3 Responses to “Dear Former Student”

  1. Rebecca Patterson Says:

    I think those are two different kids. One male, one female. I really don’t think school is for what kids want, it’s for what they need. Are they getting it? No. Start by editing the one written quote. Did this student graduate without learning basic punctuation? But their priorities are playing on the “home field” and off-street parking. Neither student has a working knowledge of the issues as to why people want to keep Central or replace it. Sounds like most voters…

  2. charlesdschultz Says:


    You are making a lot of assumptions there. My invitation is that students speak up, either to me personally or (better) to a wider public. Let’s avoid as many assumptions as we can.

    Who determines what kids need? You? ISBE? DOE? Pearson? And why can’t school be for what kids want? Do we even know what kids want? I asked my daughter a while ago and she said she wants to learn how to learn. It doesn’t get much more fundamental than that.

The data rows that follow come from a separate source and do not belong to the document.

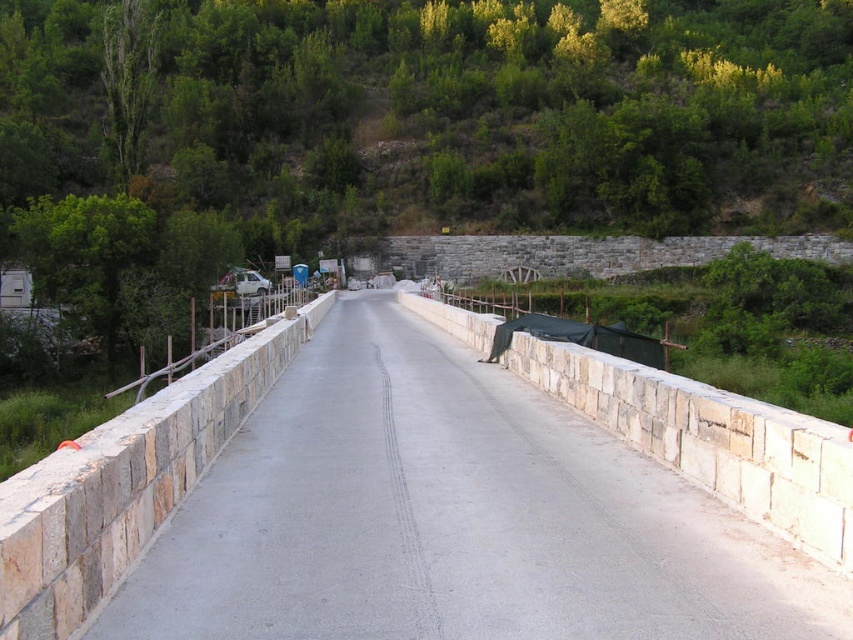
Does green leafy tree at center have a greater width compared to natural stone wall at left?

Yes, green leafy tree at center is wider than natural stone wall at left.

Locate an element on the screen. Image resolution: width=853 pixels, height=640 pixels. green leafy tree at center is located at coordinates (421, 120).

What are the coordinates of `green leafy tree at center` in the screenshot? It's located at (421, 120).

Can you confirm if green leafy tree at center is wider than white stone wall at center?

Yes, green leafy tree at center is wider than white stone wall at center.

Who is shorter, green leafy tree at center or white stone wall at center?

white stone wall at center

Looking at this image, who is more forward, (149, 108) or (709, 428)?

Positioned in front is point (709, 428).

Locate an element on the screen. The image size is (853, 640). green leafy tree at center is located at coordinates (421, 120).

Based on the photo, who is lower down, smooth concrete highway at center or white stone wall at center?

smooth concrete highway at center is below.

Between smooth concrete highway at center and white stone wall at center, which one appears on the left side from the viewer's perspective?

Positioned to the left is smooth concrete highway at center.

Does point (795, 577) come behind point (730, 458)?

No.

Identify the location of smooth concrete highway at center. (451, 516).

    Allow me to dream a little. I am dreaming of a land governed by a just, caring, perspicacious and authoritative body (whether it be a single person or a group). What kind of people would live in that land? What would their values be?

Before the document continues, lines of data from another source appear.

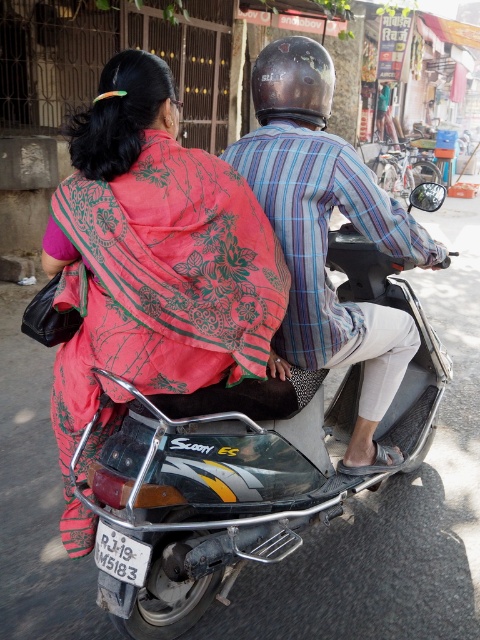
Is matte pink saree at center below metallic silver scooter at center?

No.

Is point (160, 68) positioned before point (217, 541)?

Yes, point (160, 68) is closer to viewer.

From the picture: Who is more forward, (184, 250) or (208, 595)?

Point (184, 250)

The height and width of the screenshot is (640, 480). Identify the location of matte pink saree at center. point(151,268).

Does metallic silver scooter at center have a smaller size compared to striped fabric shirt at center?

Actually, metallic silver scooter at center might be larger than striped fabric shirt at center.

Is metallic silver scooter at center behind striped fabric shirt at center?

No, it is not.

Between point (173, 579) and point (362, 435), which one is positioned in front?

Point (173, 579) is in front.

At what (x,y) coordinates should I click in order to perform the action: click on metallic silver scooter at center. Please return your answer as a coordinate pair (x, y). Looking at the image, I should click on click(243, 467).

At what (x,y) coordinates should I click in order to perform the action: click on matte pink saree at center. Please return your answer as a coordinate pair (x, y). This screenshot has height=640, width=480. Looking at the image, I should click on (151, 268).

What do you see at coordinates (151, 268) in the screenshot? This screenshot has width=480, height=640. I see `matte pink saree at center` at bounding box center [151, 268].

Between point (136, 243) and point (295, 218), which one is positioned in front?

Point (136, 243) is more forward.

At what (x,y) coordinates should I click in order to perform the action: click on matte pink saree at center. Please return your answer as a coordinate pair (x, y). Looking at the image, I should click on (151, 268).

    Switching back to your comment, I would agree that most people (you said “voters”, which is very apropos) do not have a “working knowledge of the issues” surrounding Central, or even the facilities and schools in general. I personally believe that one of the reasons why this is true is that we in general, as a people (there are obviously exceptions), have not made it a priority to “teach” this knowledge. It is not a priority in our schools, and it is not a priority for any other kind of learning as one pursues “life”.

    Which makes me thankful that those who are passionate and opinionated share their voices and force a public conversation. Thus begins the education of the public. We could use some help having healthy but hearty disagreements, maybe exercising deliberation in such a way that is mutually beneficial.

    Personally, knowledge of and skills in using basic punctuation are way down on my list of priorities I think are essential to a successful society. Nearer to the top are things like caring for each other, listening to each other, walking in another’s shoes.

    But my question to you about what kids need is a serious one. What do kids need? Who gets to decide?

    • Rebecca Patterson Says:

      My frustration isn’t even about the punctuation, it’s that it’s a sign of educational failure. Students don’t know what they know in general, or what they need to know and how it will affect their lives. Say they want to go on to college, extra classes are going to slow them down which in turn makes them less likely to get a degree. On the other hand, it will affect job applications, promotions, etc. There are certain expectations of an “educated” person, aren’t there? It’s like an onion, with the layers. Each layer is itself more than one layer. Skills, knowledge, emotional intelligence. If some are left out for some students, how to you think they feel later in life when they try to “patch” what they missed?

      I’ve met the people who are looked down on because their punctuation is bad so they don’t get promoted, even if they don’t know it. I’ve known their bosses. The people who went back to school and had to take remedial classes and feel like less than because the schools didn’t teach them the first time around. They feel ashamed because of the school’s failure. Students who take remedial classes are less likely to get a secondary degree.

      Now what about the fact we have parents in this community who graduated from the schools in this community, with children or grandchildren in the local schools, and they can’t help them with homework because they are illiterate? Remember, I said they graduated in this community.